Seule une lourde taxation des émissions de gaz à effet de serre permettrait de stabiliser le réchauffement climatique” , soutient également Gaël Giraud, économiste en chef à l’Agence française pour le développement (AFD), rejoignant ici l’opinion d’autres experts comme Joseph Stiglitz et Nicholas Stern. Fixer d’ici 2020 le prix de la tonne de carbone entre 40 et 80 dollars (34-68 euros), puis entre 50 et 100 dollars (42-85 euros) d’ici 2030 serait pour eux la solution à adopter, et si possible à l’échelle mondiale. L’impact positif sur le climat serait rapide et sur le plan économique, la mesure neutre car elle s’appliquerait à tous.

4. Qualité de l’air : les villes multiplient les mesures

Selon l’Agence européenne de l’environnement (AEE), ce sont encore 500 000 décès qui sont à déplorer chaque année en raison de la pollution de l’air. A cet égard, les particules fines, dont les concentrations sont en baisse, apparaissent comme la principale cause de mortalité, étant responsables d’environ 400 000 morts. Les deux autres principales substances nocives sont le dioxyde d’azote, dont la notoriété a connu un bond avec l’affaire du Dieselgate, et l’ozone.

En 2015, indique l’AEE, 7% de la population aurait ainsi été exposée à des niveaux de particules fines supérieurs aux limites européennes - une proportion qui monte à 82% si l’on considère les niveaux les plus exigeants de l’Organisation mondiale de la santé (OMS). A cet égard, deux régions européennes se distinguent par une qualité de l’air particulièrement mauvaise : la vallée du Pô de Milan à Padoue en Italie et l’ensemble du sud-est polonais autour des villes de Varsovie et Cracovie.

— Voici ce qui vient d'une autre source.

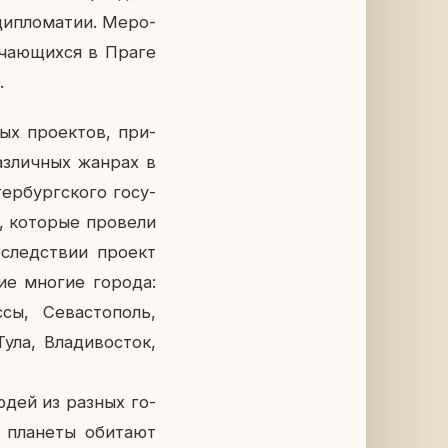
и­пло­ма­тии. Ме­ро­
у­ча­ю­щих­ся в Праге
.
ых про­ек­тов, при­
аз­лич­ных жанрах в
ер­бург­ско­го го­су­
 ко­то­рые про­ве­ли
­след­ствии проект
­стие многие города:
, Се­ва­сто­поль,
ула, Вла­ди­во­сток,
людей из разных го­
ла­не­ты оби­та­ют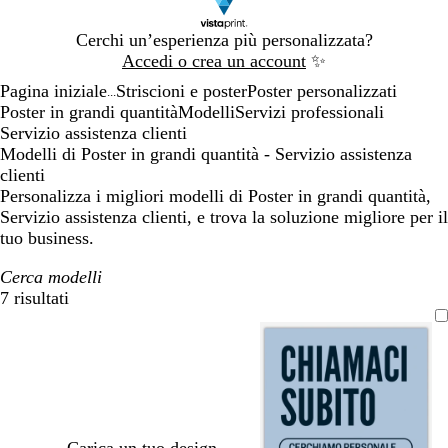
Diapositiva
Cerchi un’esperienza più personalizzata?
1
Accedi o crea un account
✨
di
Pagina iniziale
Striscioni e poster
Poster personalizzati
1
...
Poster in grandi quantità
Modelli
Servizi professionali
Servizio assistenza clienti
Modelli di Poster in grandi quantità - Servizio assistenza
clienti
Personalizza i migliori modelli di Poster in grandi quantità,
Servizio assistenza clienti, e trova la soluzione migliore per il
tuo business.
Cerca modelli
7 risultati
Filtri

Concentrations annuelles moyennes de particules fines de diamètre inférieur à 2,5 micromètres (2,5PM) en 2015 - Source : Agence européenne de l’environnement

Pour faire face à ce type de pollution, nombreuses sont les grandes villes européennes à avoir mis en œuvre des mesures. Paris a par exemple instauré en janvier 2017 une vignette indiquant le niveau de pollution des véhicules. L’objectif est de limiter la circulation des voitures et camions diesel antérieurs à 1997. Tandis que les véhicules les plus propres doivent bénéficier de facilités de circulation et de stationnement. Plus récemment, depuis le 23 octobre, Londres impose une taxe de 10 livres (11,20 euros) par jour aux conducteurs de voitures diesel et essence antérieures à 2006. Elle vient s’ajouter au péage urbain (12,90 euros par jour) datant de 2003 et destiné à limiter le trafic dans le centre de la capitale. D’autres villes encore ont adopté pareilles mesures : Berlin avec une vignette, Athènes avec une circulation alternée permanente, ou encore Milan avec un péage.

5. Economie : les investissements verts en pleine croissance

Les investissements verts ont le vent en poupe en Europe. D’après la banque HSBC, l’Union européenne est même le leader mondial en la matière, la France seule se situant en troisième position. “La France occupe la première place en Europe en termes d’émissions d’obligations vertes et la troisième place au niveau mondial avec 13% des volumes émis, derrière la Chine (17%) et les Etats-Unis (14%)” , relate HSBC, qui ajoute que 68% des opérateurs prévoient d’augmenter leurs investissements verts.

Pour l’année 2016, les investisseurs pour le climat se sont ainsi élevés à 31,7 milliards d’euros en France. Un chiffre donc élevé, mais qui demeure insuffisant si le pays veut atteindre la neutralité carbone d’ici 2050 comme le souhaite Nicolas Hulot, ministre de l’Environnement. Le doublement de ce volume d’investissements serait à cet égard nécessaire, estiment Les Echos.

Au niveau européen, la donne est la même. Comme l’explique la direction générale Climat de la Commission européenne, ce sont 180 milliards d’euros d’investissements par an qui manquent à l’appel. Une somme jugée atteignable, mais qui suppose l’engagement accru du secteur privé. Le plan d’investissement européen, également appelé plan Juncker, lancé en 2015 et prolongé jusqu’en 2020, doit contribuer à cette augmentation. En participant au financement de projets potentiellement risqués, l’UE via la Banque européenne d’investissement incite les acteurs privés à également s’engager.